**Information shown:**
==============================

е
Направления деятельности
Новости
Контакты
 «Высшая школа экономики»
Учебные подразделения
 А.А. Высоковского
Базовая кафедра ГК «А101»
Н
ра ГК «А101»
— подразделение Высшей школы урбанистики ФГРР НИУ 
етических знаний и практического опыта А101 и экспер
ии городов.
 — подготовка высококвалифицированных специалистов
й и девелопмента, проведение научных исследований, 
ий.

==============================

**Work instructions:**
Print the listing from its first line through the line that contains "ии городов.", including both ends.

**Answer to the exercise:**
е
Направления деятельности
Новости
Контакты
 «Высшая школа экономики»
Учебные подразделения
 А.А. Высоковского
Базовая кафедра ГК «А101»
Н
ра ГК «А101»
— подразделение Высшей школы урбанистики ФГРР НИУ 
етических знаний и практического опыта А101 и экспер
ии городов.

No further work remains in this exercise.